The Religious Bureaucrat

Have you ever seen anyone put the study of the Scriptures before their love for Christ? Have you ever done this? (Serendipity Bible 10th Anniversary Edition, page 1497).


It is extraordinarily easy to substitute form for substance. Most all of us do it at some time or other. We "go through the motions" with allegiance to form and rationality of procedural structure and lose sight of the underlying purpose set forth in the beginning. The term "bureaucrat" when used in a pejorative sense always entails the tendency to substitute myopic concern over procedural details for the broader original purpose present at conception.

This tendency afflicts every area of life including government, the private sector, and even the church. The question today centers on how misapplication of focus undermines the heart of religion. It is my suspicion that most every conscientious theologian must sometimes feel anxiety regarding this issue. They must ask themselves "Am I so concerned with the rationality of structure that I ignore the baby in favor of the bath manual? Am I more engaged in escape trips of intellectual pride and artificial constructs than in reality-based heartfelt worship?"

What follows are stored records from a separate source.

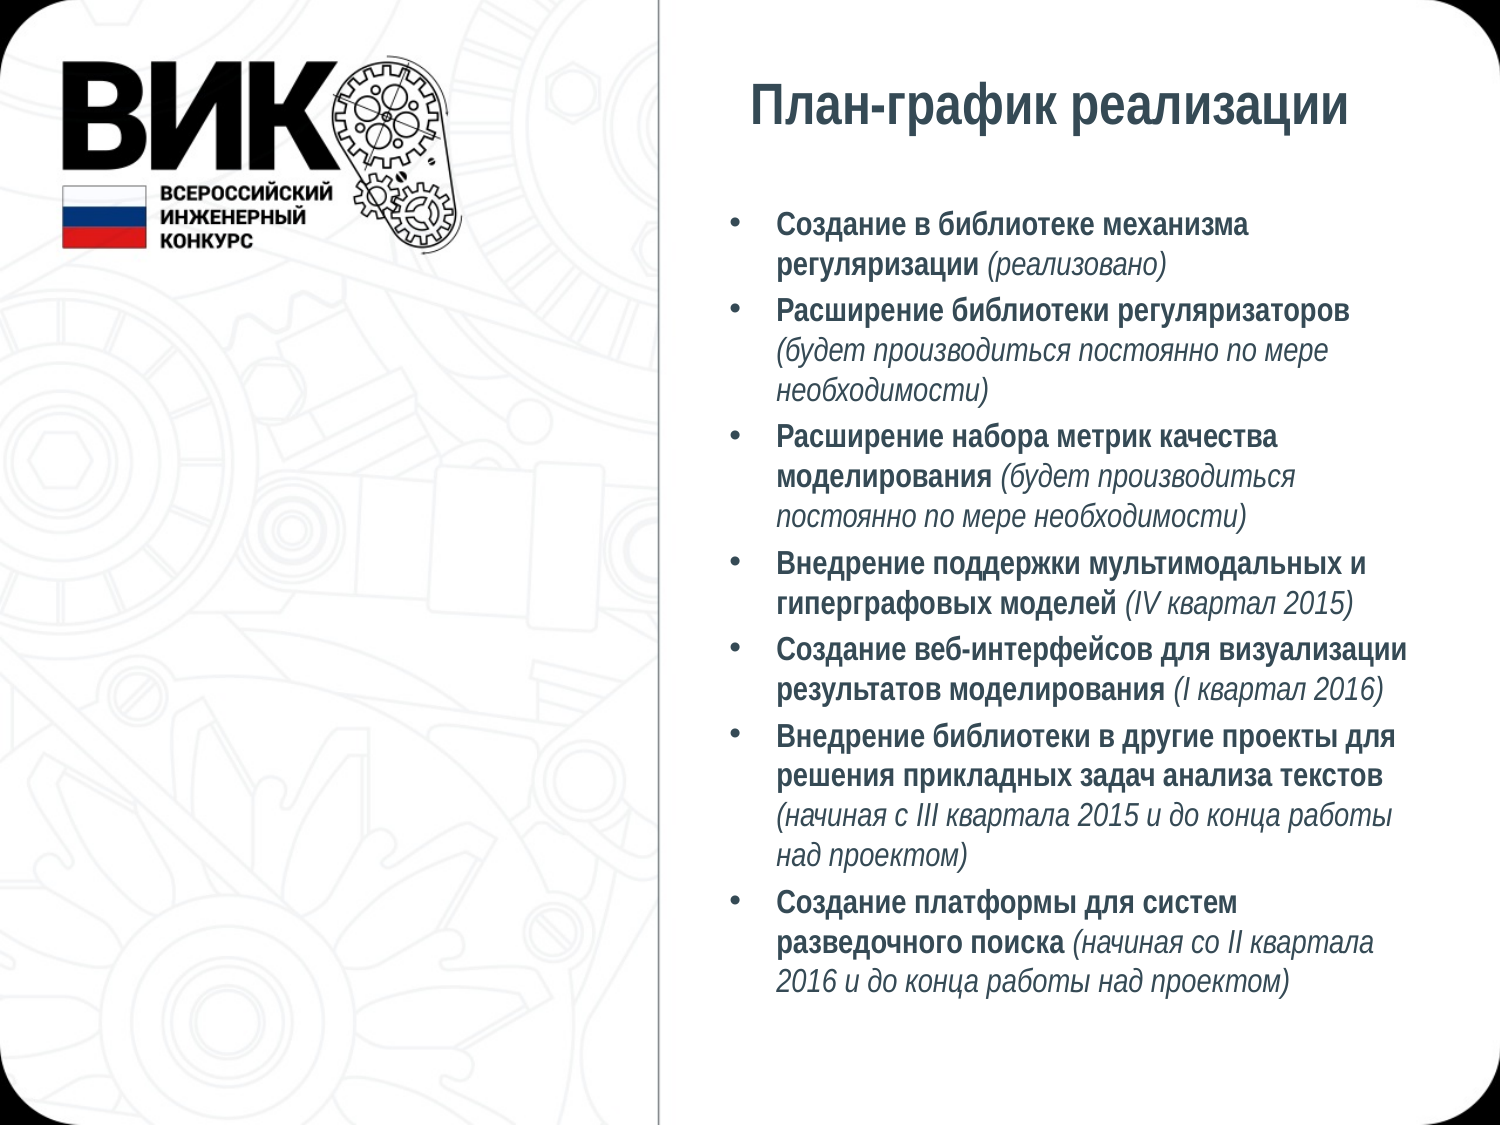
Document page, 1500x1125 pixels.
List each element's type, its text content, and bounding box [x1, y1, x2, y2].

picture [0, 0, 1500, 1125]
list Создание в библиотеке механизма регуляризации (реализовано) Расширение библиотеки регуляризаторов (будет производиться постоянно по мере необходимости) Расширение набора метрик качества моделирования (будет производиться постоянно по мере необходимости) Внедрение поддержки мультимодальных и гиперграфовых моделей (IV квартал 2015) Создание веб-интерфейсов для визуализации результатов моделирования (I квартал 2016) Внедрение библиотеки в другие проекты для решения прикладных задач анализа текстов (начиная с III квартала 2015 и до конца работы над проектом) Создание платформы для систем разведочного поиска (начиная со II квартала 2016 и до конца работы над проектом) [714, 194, 1444, 1093]
title План-график реализации [735, 120, 1425, 212]
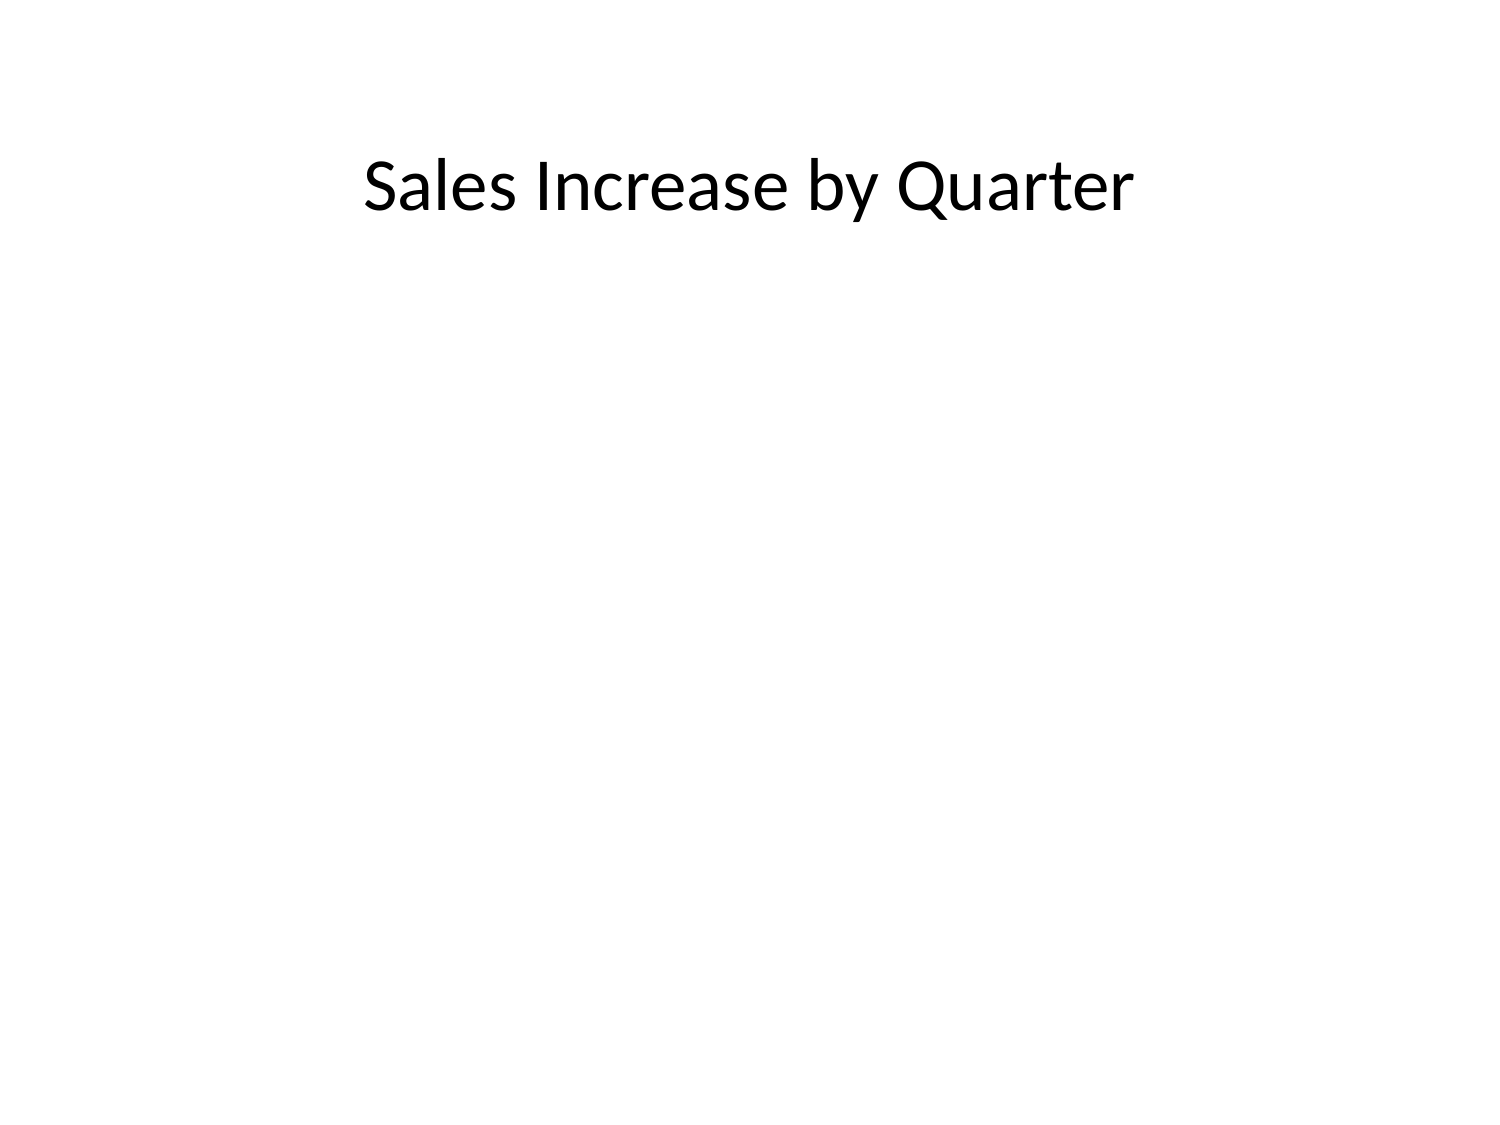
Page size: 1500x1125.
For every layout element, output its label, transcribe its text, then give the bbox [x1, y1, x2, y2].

title Sales Increase by Quarter [75, 45, 1425, 233]
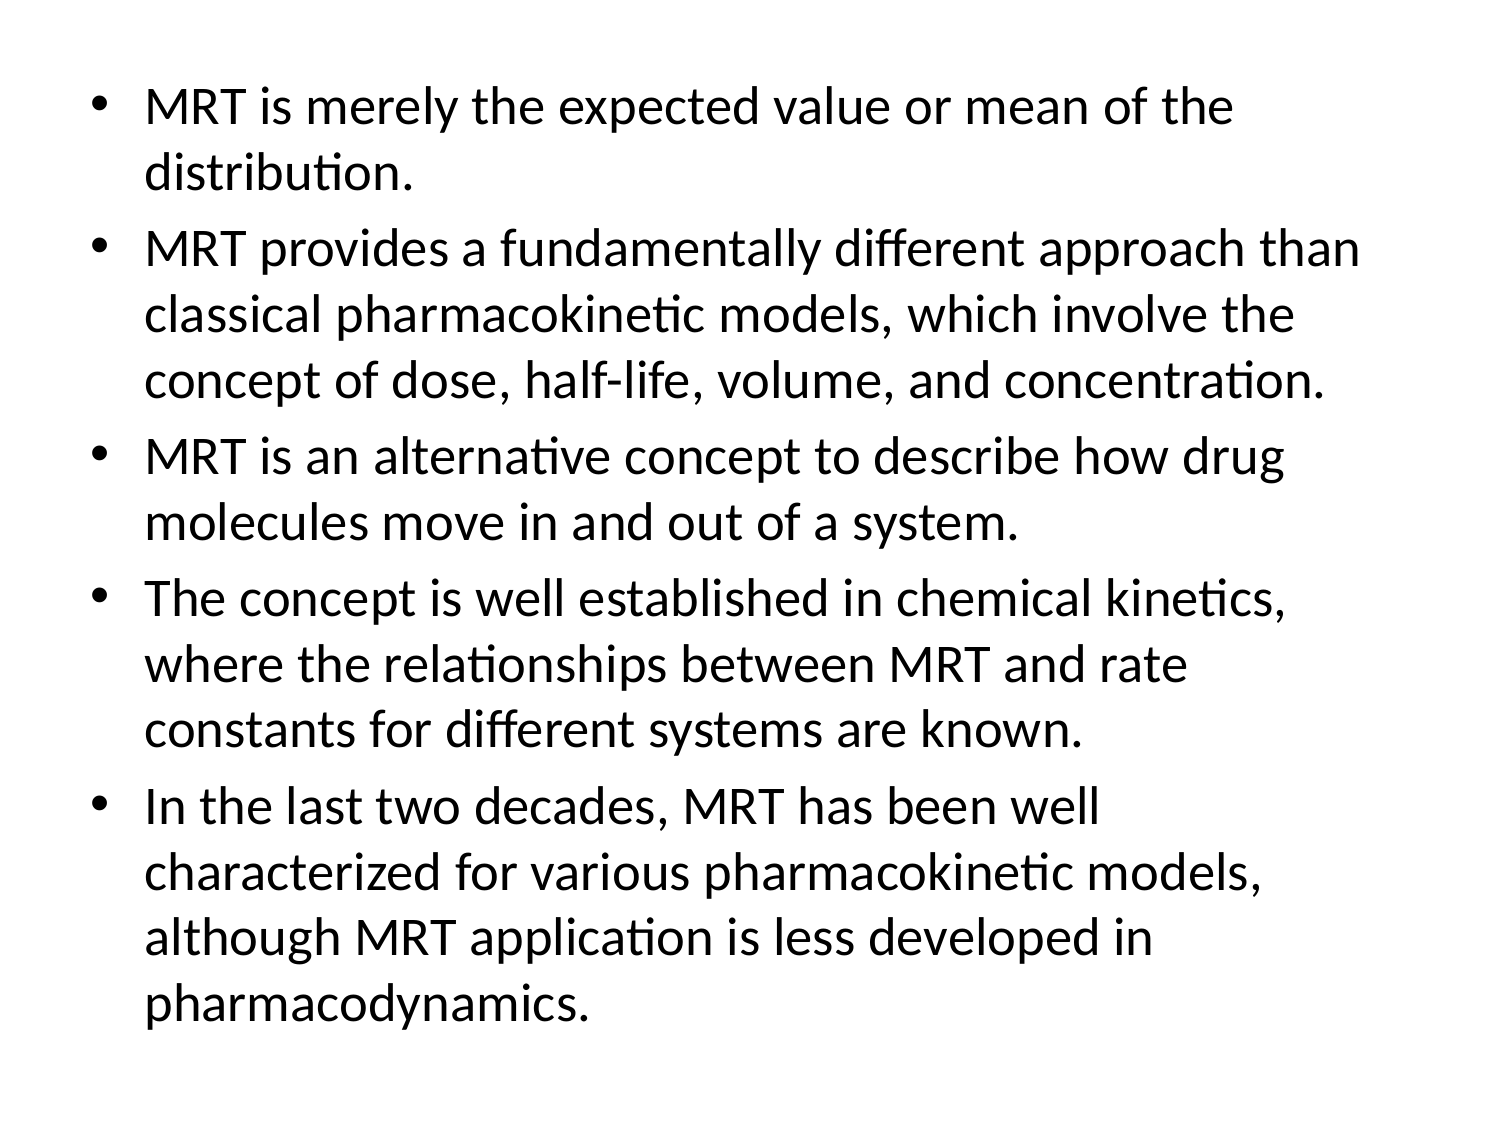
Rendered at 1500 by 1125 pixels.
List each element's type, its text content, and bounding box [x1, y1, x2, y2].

list MRT is merely the expected value or mean of the distribution. MRT provides a fundamentally different approach than classical pharmacokinetic models, which involve the concept of dose, half-life, volume, and concentration. MRT is an alternative concept to describe how drug molecules move in and out of a system. The concept is well established in chemical kinetics, where the relationships between MRT and rate constants for different systems are known. In the last two decades, MRT has been well characterized for various pharmacokinetic models, although MRT application is less developed in pharmacodynamics. [75, 62, 1425, 1050]
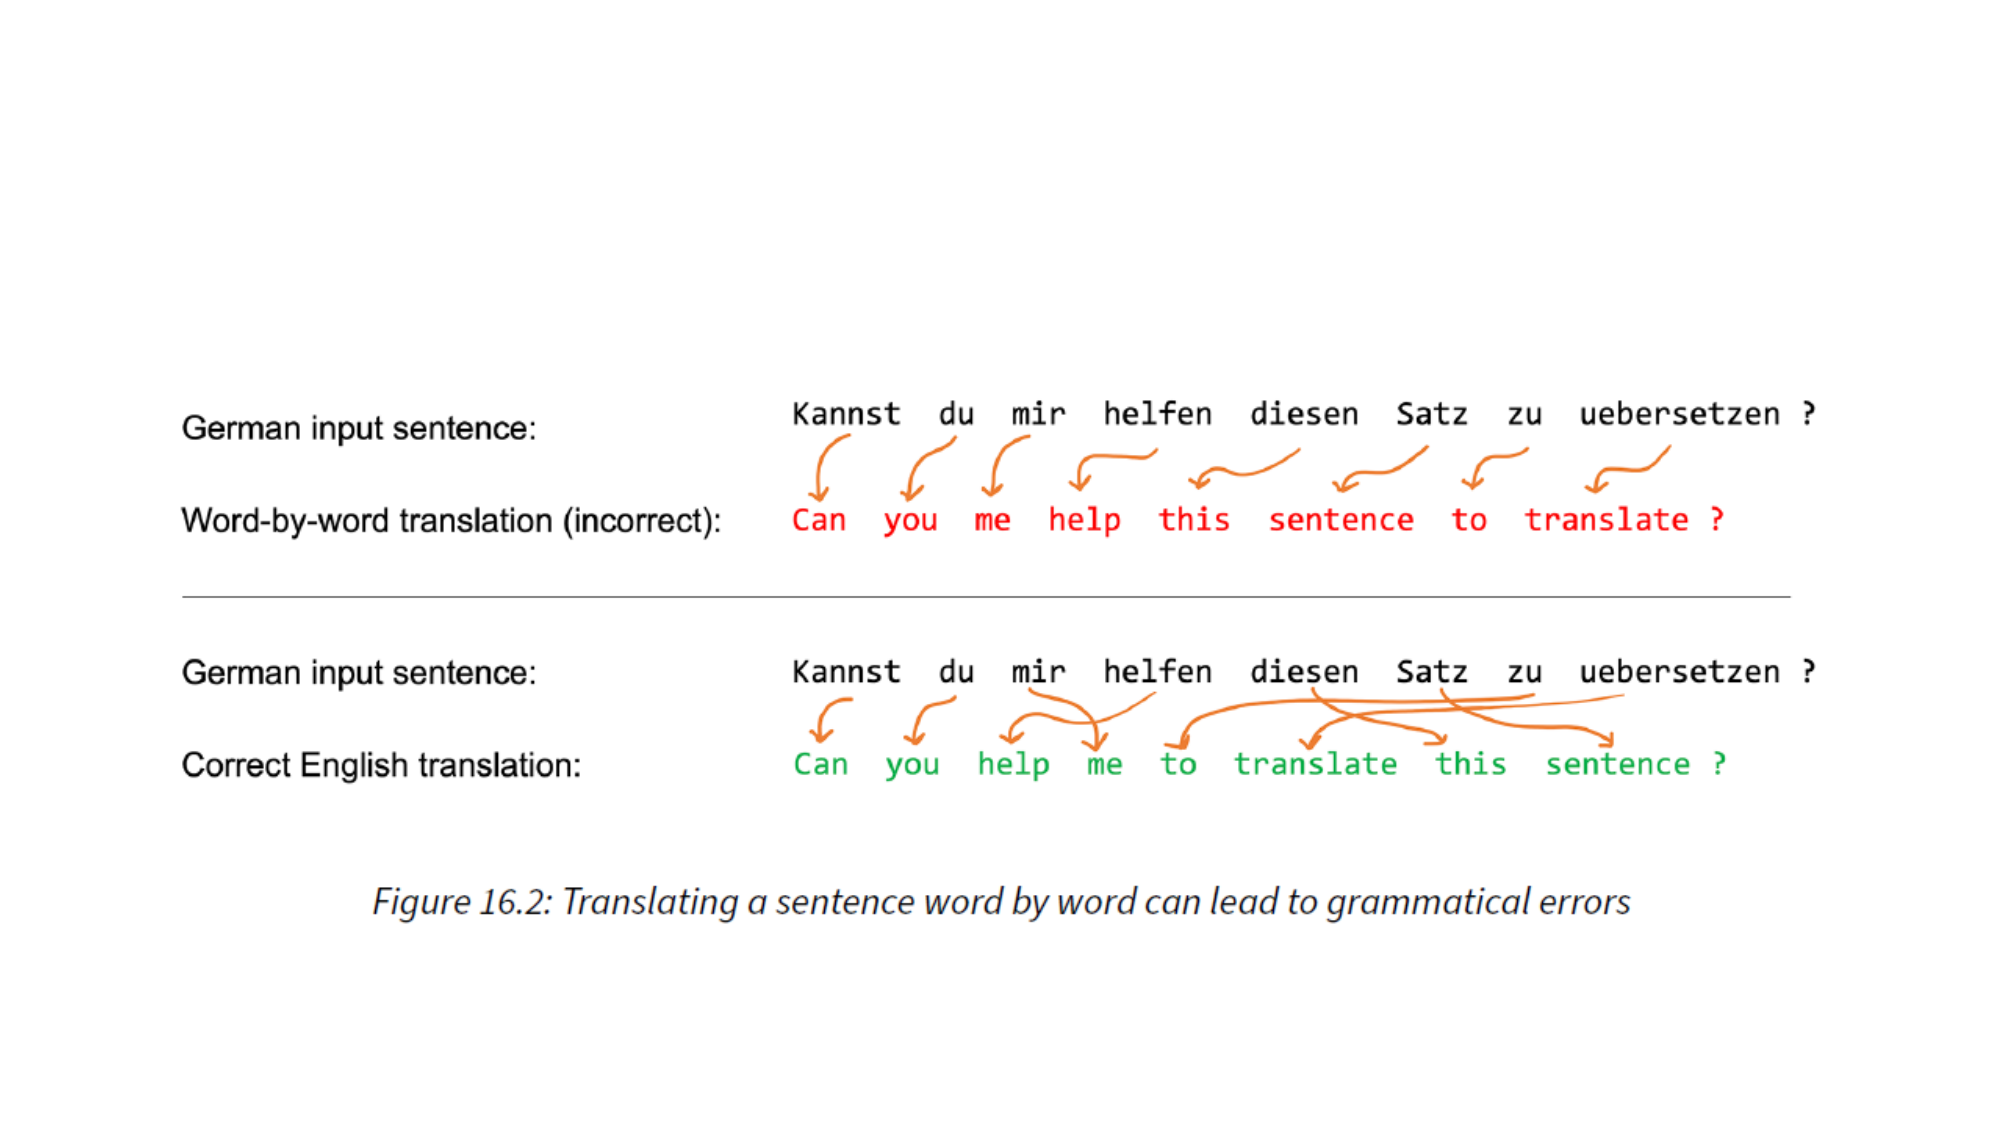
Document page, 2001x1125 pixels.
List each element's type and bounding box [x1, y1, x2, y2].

list [156, 371, 1844, 941]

It is fairly difficult to read the Gospels and miss the spirit of Christ, but it is not a feat that is in anyway impossible. When doctrinal arguments drown out the simplicity of the parables, we must marvel at the ingenuity of rationality when carefully fueled by personal hubris and intellectual conceits.

The anecdote to these misdirections is always to exercise retreat, cast off intellectual pride based in the delusions of ideological perfection, and return with focus on the purpose of it all – in this case the ministry of an itinerate preacher in Roman occupied Palestine some 2,000 years ago.